• REQUIRED ACTION
Reproduce the items verbatim, from the first line through the line containing "Pero aunque esto sea rec", with both ends included.

• INPUT DATA
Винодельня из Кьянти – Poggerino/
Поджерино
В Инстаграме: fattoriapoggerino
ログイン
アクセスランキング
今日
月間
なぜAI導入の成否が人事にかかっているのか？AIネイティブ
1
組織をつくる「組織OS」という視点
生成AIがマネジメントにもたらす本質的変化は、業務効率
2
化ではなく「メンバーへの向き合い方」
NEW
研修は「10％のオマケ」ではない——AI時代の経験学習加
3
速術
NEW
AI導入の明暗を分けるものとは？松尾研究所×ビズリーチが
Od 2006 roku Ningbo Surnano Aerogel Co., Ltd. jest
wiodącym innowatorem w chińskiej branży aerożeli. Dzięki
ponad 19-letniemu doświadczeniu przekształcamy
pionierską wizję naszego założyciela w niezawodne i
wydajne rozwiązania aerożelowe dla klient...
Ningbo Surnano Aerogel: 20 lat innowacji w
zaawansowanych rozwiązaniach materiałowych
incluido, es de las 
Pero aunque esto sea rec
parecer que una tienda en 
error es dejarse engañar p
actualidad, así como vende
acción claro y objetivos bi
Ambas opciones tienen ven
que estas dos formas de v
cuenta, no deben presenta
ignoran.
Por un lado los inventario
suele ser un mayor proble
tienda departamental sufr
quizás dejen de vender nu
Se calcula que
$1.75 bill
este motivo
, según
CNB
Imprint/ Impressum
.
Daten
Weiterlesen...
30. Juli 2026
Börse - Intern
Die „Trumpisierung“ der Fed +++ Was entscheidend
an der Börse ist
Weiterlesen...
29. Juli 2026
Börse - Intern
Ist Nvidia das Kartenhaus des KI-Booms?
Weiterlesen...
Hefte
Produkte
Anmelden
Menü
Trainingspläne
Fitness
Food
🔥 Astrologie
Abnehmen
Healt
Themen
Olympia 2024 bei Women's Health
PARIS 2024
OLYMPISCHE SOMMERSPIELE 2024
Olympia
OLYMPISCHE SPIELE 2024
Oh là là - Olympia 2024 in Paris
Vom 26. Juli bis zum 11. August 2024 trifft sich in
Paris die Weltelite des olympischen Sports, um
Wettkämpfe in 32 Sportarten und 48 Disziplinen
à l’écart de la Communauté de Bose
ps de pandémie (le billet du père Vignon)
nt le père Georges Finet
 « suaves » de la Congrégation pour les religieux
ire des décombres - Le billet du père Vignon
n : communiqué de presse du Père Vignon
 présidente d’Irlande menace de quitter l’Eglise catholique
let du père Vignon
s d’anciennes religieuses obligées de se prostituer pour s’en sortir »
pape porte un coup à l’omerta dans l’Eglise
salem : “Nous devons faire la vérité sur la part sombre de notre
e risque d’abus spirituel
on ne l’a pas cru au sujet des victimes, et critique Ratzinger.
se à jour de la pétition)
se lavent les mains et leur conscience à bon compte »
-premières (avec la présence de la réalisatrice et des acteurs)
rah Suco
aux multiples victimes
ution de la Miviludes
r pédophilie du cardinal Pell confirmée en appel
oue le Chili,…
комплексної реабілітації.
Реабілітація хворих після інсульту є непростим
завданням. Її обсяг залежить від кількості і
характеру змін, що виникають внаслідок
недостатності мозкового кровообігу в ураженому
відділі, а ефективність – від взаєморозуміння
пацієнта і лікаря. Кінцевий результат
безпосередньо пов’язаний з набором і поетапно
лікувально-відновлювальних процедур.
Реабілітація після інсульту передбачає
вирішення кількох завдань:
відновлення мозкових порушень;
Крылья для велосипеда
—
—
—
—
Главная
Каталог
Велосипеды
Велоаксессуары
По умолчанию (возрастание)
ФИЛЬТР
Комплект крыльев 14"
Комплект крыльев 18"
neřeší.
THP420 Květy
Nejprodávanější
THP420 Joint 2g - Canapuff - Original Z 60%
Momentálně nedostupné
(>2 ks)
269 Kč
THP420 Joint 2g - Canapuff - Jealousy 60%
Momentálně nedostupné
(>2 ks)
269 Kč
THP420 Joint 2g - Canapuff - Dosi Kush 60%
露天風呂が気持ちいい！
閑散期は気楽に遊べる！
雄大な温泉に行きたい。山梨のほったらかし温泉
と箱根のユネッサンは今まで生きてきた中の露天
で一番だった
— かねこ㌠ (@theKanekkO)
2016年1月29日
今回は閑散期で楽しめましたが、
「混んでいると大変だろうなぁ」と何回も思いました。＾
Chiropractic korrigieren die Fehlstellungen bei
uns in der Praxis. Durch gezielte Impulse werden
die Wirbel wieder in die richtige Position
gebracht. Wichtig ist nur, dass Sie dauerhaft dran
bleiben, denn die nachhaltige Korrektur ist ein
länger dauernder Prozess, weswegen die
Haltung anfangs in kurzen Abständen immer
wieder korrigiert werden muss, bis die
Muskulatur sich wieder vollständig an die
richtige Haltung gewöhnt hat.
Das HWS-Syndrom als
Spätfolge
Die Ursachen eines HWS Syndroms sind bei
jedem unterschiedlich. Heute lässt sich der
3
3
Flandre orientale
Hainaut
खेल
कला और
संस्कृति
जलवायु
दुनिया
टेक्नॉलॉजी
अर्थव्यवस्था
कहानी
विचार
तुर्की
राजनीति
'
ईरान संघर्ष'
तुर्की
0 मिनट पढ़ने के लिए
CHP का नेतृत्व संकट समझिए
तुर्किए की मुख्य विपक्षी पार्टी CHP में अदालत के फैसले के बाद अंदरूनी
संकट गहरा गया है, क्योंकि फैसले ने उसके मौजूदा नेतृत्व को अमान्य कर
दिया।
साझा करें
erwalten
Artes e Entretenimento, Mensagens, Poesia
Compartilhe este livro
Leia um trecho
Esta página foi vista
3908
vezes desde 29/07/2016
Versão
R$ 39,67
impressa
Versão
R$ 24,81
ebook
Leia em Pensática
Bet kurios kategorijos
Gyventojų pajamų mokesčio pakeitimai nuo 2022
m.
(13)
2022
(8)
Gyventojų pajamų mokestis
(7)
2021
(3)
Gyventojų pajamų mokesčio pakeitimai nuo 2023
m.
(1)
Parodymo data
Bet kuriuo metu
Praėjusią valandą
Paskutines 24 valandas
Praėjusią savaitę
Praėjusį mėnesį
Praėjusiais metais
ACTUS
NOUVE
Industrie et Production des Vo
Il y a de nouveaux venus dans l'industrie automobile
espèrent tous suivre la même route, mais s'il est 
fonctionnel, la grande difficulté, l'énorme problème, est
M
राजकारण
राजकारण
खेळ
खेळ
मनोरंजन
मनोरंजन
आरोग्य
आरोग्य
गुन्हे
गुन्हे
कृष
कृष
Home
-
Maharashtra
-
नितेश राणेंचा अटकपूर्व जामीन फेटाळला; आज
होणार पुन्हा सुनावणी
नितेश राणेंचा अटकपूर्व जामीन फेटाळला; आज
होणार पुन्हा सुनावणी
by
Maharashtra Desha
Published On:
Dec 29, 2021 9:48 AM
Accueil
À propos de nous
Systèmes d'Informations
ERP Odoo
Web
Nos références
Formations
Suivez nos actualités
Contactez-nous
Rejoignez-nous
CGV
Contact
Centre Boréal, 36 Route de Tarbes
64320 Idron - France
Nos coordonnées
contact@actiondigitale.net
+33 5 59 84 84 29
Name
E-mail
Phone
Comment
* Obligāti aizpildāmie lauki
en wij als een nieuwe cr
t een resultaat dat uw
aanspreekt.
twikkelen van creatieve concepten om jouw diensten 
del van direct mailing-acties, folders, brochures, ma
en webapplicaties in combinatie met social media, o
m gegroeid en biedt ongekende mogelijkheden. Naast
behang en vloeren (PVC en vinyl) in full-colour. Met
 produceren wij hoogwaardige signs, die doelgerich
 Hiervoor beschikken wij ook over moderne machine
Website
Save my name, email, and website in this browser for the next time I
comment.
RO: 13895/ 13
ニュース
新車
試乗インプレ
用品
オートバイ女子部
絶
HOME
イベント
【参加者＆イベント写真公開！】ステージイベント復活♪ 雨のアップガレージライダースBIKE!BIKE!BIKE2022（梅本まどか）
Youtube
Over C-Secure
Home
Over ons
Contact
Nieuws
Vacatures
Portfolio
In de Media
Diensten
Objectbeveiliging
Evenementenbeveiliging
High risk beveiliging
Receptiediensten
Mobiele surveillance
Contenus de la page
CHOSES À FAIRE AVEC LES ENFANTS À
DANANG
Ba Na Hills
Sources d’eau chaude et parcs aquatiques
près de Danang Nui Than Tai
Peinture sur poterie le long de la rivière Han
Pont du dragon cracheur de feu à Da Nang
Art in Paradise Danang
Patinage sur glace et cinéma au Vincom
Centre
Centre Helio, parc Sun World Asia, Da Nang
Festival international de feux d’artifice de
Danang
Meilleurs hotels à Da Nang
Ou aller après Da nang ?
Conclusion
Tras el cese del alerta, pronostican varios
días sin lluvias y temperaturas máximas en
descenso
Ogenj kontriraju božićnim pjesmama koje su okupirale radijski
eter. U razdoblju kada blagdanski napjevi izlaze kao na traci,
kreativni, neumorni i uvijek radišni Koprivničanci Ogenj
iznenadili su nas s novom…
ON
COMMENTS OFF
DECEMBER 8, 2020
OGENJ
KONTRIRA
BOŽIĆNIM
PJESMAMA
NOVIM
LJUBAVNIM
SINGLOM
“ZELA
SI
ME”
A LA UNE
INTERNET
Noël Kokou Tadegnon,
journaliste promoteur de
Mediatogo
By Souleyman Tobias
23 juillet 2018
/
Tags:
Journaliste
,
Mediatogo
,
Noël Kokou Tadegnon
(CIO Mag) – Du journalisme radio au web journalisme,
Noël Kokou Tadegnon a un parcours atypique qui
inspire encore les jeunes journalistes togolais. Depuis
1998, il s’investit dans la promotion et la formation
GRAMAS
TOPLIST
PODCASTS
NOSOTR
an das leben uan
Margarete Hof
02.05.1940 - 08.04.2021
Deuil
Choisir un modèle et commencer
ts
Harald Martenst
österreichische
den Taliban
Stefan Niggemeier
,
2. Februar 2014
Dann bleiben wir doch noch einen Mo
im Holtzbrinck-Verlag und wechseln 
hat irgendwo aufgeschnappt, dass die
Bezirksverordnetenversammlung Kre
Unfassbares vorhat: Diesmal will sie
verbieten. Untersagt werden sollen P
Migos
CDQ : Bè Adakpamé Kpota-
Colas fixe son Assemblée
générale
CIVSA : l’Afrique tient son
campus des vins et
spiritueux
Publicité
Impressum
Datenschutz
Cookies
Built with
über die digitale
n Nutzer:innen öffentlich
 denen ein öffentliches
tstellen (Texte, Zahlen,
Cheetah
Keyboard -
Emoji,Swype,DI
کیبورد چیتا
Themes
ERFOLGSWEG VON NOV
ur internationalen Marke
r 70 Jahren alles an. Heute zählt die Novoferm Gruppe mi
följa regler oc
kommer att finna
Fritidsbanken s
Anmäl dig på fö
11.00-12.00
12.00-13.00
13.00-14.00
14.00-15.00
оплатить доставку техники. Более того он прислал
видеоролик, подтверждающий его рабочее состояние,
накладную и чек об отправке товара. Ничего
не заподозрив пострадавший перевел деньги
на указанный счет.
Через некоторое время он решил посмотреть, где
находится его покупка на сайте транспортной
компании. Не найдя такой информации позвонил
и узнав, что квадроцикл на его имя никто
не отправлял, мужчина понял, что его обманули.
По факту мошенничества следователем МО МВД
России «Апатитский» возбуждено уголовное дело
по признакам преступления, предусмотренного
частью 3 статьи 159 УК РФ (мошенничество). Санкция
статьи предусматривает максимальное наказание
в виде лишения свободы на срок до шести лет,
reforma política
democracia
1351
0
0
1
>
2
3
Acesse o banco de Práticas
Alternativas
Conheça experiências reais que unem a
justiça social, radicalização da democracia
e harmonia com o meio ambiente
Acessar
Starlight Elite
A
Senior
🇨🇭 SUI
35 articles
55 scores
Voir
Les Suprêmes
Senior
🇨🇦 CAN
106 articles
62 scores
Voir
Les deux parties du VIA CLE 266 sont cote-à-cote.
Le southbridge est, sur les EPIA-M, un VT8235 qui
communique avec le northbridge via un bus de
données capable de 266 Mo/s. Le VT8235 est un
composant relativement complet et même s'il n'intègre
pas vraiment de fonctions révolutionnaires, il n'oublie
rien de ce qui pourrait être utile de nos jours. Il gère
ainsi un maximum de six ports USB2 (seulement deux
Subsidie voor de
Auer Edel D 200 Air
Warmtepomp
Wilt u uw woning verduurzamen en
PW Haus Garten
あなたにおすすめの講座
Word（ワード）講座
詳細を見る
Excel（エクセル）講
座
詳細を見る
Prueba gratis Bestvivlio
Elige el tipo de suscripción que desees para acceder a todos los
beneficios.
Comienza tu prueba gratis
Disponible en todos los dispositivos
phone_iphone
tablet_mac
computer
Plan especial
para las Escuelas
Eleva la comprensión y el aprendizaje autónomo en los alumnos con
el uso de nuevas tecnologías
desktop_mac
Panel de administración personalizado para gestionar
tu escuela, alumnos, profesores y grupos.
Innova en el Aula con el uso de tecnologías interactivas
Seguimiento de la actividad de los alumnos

• ANSWER SPACE
Винодельня из Кьянти – Poggerino/
Поджерино
В Инстаграме: fattoriapoggerino
ログイン
アクセスランキング
今日
月間
なぜAI導入の成否が人事にかかっているのか？AIネイティブ
1
組織をつくる「組織OS」という視点
生成AIがマネジメントにもたらす本質的変化は、業務効率
2
化ではなく「メンバーへの向き合い方」
NEW
研修は「10％のオマケ」ではない——AI時代の経験学習加
3
速術
NEW
AI導入の明暗を分けるものとは？松尾研究所×ビズリーチが
Od 2006 roku Ningbo Surnano Aerogel Co., Ltd. jest
wiodącym innowatorem w chińskiej branży aerożeli. Dzięki
ponad 19-letniemu doświadczeniu przekształcamy
pionierską wizję naszego założyciela w niezawodne i
wydajne rozwiązania aerożelowe dla klient...
Ningbo Surnano Aerogel: 20 lat innowacji w
zaawansowanych rozwiązaniach materiałowych
incluido, es de las 
Pero aunque esto sea rec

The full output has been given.